Tragically, just as the Soviets were able to coerce people to change their very speech habits, they changed a lot of other things. Take the perverse logic Stalin applied to agriculture. The most successful farmers, he reasoned, were "exploiting" the masses and therefore must be "liquidated as a class." In reality, these "rich kulaks" were simple peasants, people who felt a mystical bond with the land they tilled. In most cases, the land had been in the family for generations. If they were well-off it was because they worked hard and knew how to raise livestock and grow grain. Murdering them by starvation removed precisely those farmers who had been the most productive. In the whole process, Ukraine - and the Soviet Union - lost its wealth-producing agricultural sector. It was replaced with an unwieldy collective farm system. Deprived of the right to own land, people lost age-old work habits and more importantly, their mystical link with the soil was severed. They were no longer "khliboroby" (breadmakers); they were "kolhospnyky" (collective farm workers). In the West, people still think of Ukraine as the "Breadbasket of Europe," but actually the country hasn't exported grain for generations and it's not likely to until the damage done by the Soviets is reversed.

Is that even possible? Soon after Ukraine declared independence, the National Academy of Sciences of Ukraine restored the letter "g" to the Ukrainian alphabet. Now children's picture books on the Ukrainian alphabet are coming out with attractive pictures of words that start with "g." The journal Suchasnist and others routinely use the once-banned letter. Ukraine is now free and it's okay for people to use the same alphabet their great-grandparents once used. Now Glenn can be Glenn, and Gore can be Gore. It will be interesting to track whether the letter does indeed come back into normal usage.

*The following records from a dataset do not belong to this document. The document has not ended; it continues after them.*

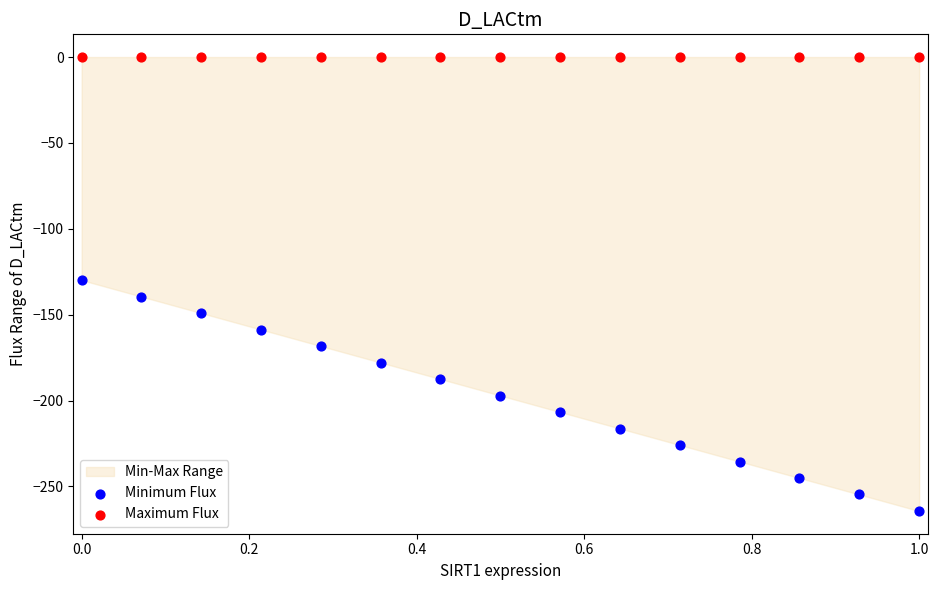

Which series reaches the minimum Y coordinate?

Minimum Flux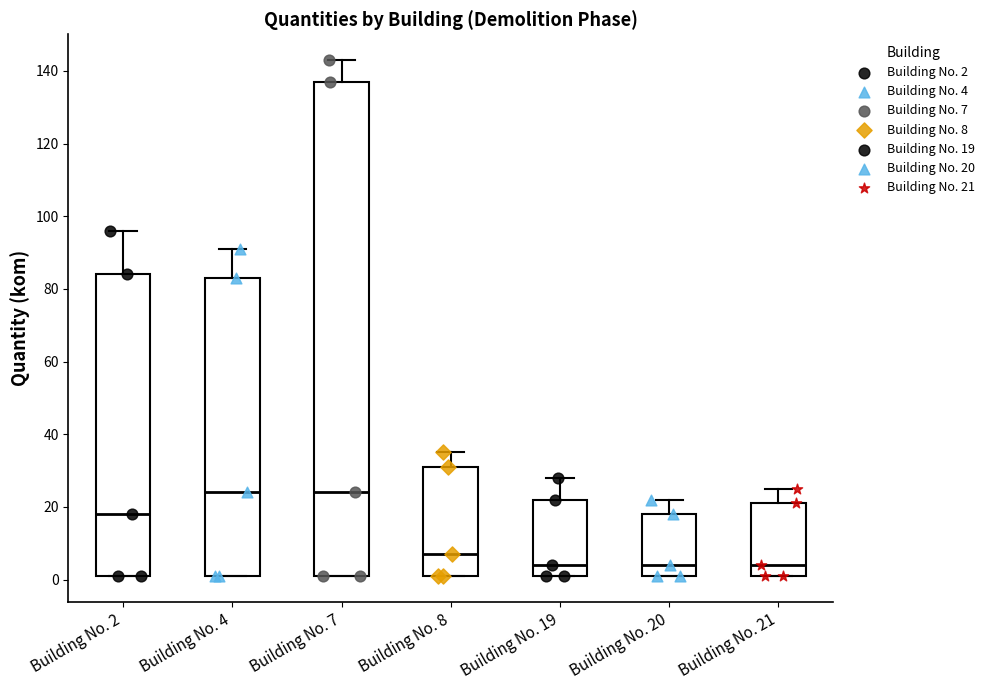

Where does the upper whisker of the box for Building No. 2 end on the y-axis? The values are not printed on the chart, so give them approximately, as read against the axis.

96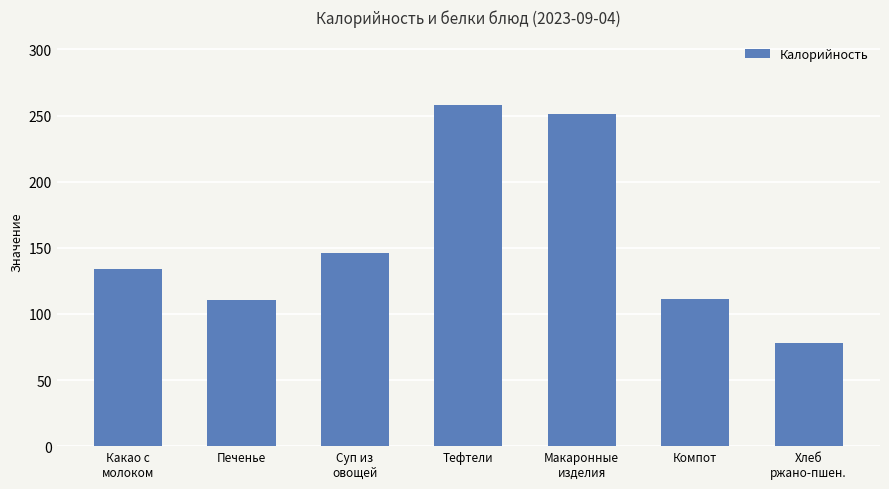

What is the value of the 2nd bar from the left?

110.6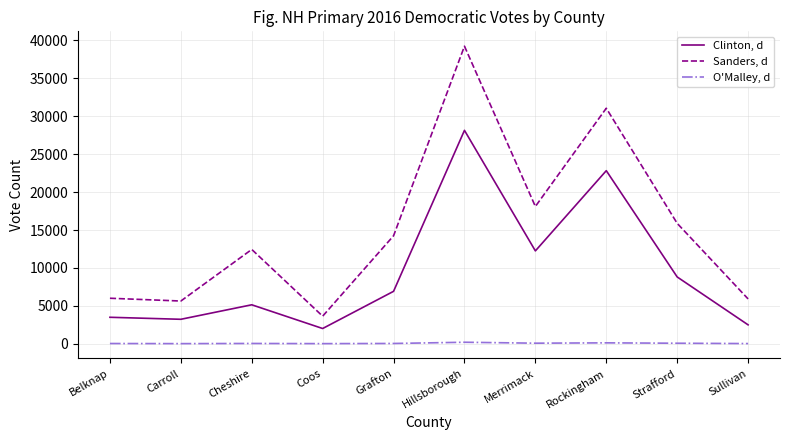

What is the difference between the maximum and second lowest values in the O'Malley, d series?

182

Does it matter? It's often said that God is in the details; so is the devil. Eliminating the letter "g" was indeed a crime and it's nice that it's been restored, but Ukraine has far bigger issues to address - none more important than agricultural policy. This issue goes to the heart of Ukraine's history, its destiny, its soul. Just as Stalin took away one of the letters of the Ukrainian alphabet, he also took the land away from the people. It took a famine to do it. Stalin's collectivization policy was one of the greatest crimes ever committed and the people of Ukraine continue to suffer from its effects.

The letter "g" has been restored and the language will be richer for it. The country, on the other hand, will remain poor so long as bureaucrats and politicians control the land and the agricultural economy. Until the collective farms are dismantled and the agricultural sector is given back to the people, Ukraine will not be healed. Those of us in the West can offer our opinion and support our own country when they tell Ukraine's leaders that one of the conditions for expanded American and Western assistance is undoing the evil that was perpetrated 66 years ago.

The National Academy of Sciences did its part by restoring the letter "g." Now it's up to the Verkhovna Rada to do the right thing and restore the land to its rightful owners: the people of Ukraine. Let's hope they do so. In the meantime, stay positive, keep the faith and keep using that letter "g."